Recopiez le passage du texte sur les histoires compris entre « Toutes les histoires » et « mêmes liens d’interdépendance. », bornes incluses, en remplaçant « univers » par « cosmos ».

_Texte du document:_
• • •

Toutes les histoires se ressemblent, à y voir d’un peu près. Il y a au début un sujet « en devenir » qui dort. Il subit une crise. Cette crise le force à réagir. Selon son comportement, il mourra ou il évoluera, la première histoire que je vais vous raconter est celle de notre univers. Parce que nous vivons à l’intérieur. Et parce que toutes les choses, petites et grandes, répondent aux mêmes lois et connaissent les mêmes liens d’interdépendance.
Par exemple, vous qui tournez cette page, vous frottez en un point votre index contre la cellulose du papier. De ce contact naît un échauffement infime. Un échauffement toutefois bien réel. Rapporté dans l’infiniment petit, cet échauffement provoque le saut d’un électron qui quitte son atome et vient ensuite percuter une autre particule.

• • •

_Enregistrements de données:_
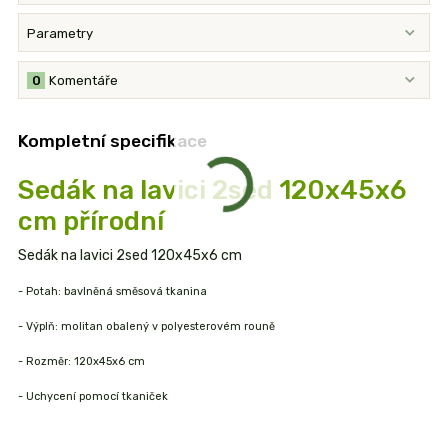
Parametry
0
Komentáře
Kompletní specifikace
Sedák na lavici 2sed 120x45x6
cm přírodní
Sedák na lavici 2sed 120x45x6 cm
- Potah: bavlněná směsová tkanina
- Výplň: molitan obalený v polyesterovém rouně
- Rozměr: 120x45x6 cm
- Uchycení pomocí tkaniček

• • •

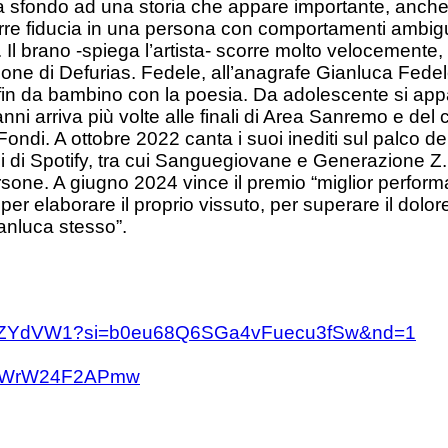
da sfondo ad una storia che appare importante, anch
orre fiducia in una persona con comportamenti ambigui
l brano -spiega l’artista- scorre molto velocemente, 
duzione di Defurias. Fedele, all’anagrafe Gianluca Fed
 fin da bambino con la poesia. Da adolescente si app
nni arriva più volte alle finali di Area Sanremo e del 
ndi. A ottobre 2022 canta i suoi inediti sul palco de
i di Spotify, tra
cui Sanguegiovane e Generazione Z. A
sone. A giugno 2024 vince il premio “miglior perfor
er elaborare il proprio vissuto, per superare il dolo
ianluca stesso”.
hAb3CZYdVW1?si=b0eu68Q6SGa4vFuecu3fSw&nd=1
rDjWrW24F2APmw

• • •

_Solution commentée:_
Toutes les histoires se ressemblent, à y voir d’un peu près. Il y a au début un sujet « en devenir » qui dort. Il subit une crise. Cette crise le force à réagir. Selon son comportement, il mourra ou il évoluera, la première histoire que je vais vous raconter est celle de notre cosmos. Parce que nous vivons à l’intérieur. Et parce que toutes les choses, petites et grandes, répondent aux mêmes lois et connaissent les mêmes liens d’interdépendance.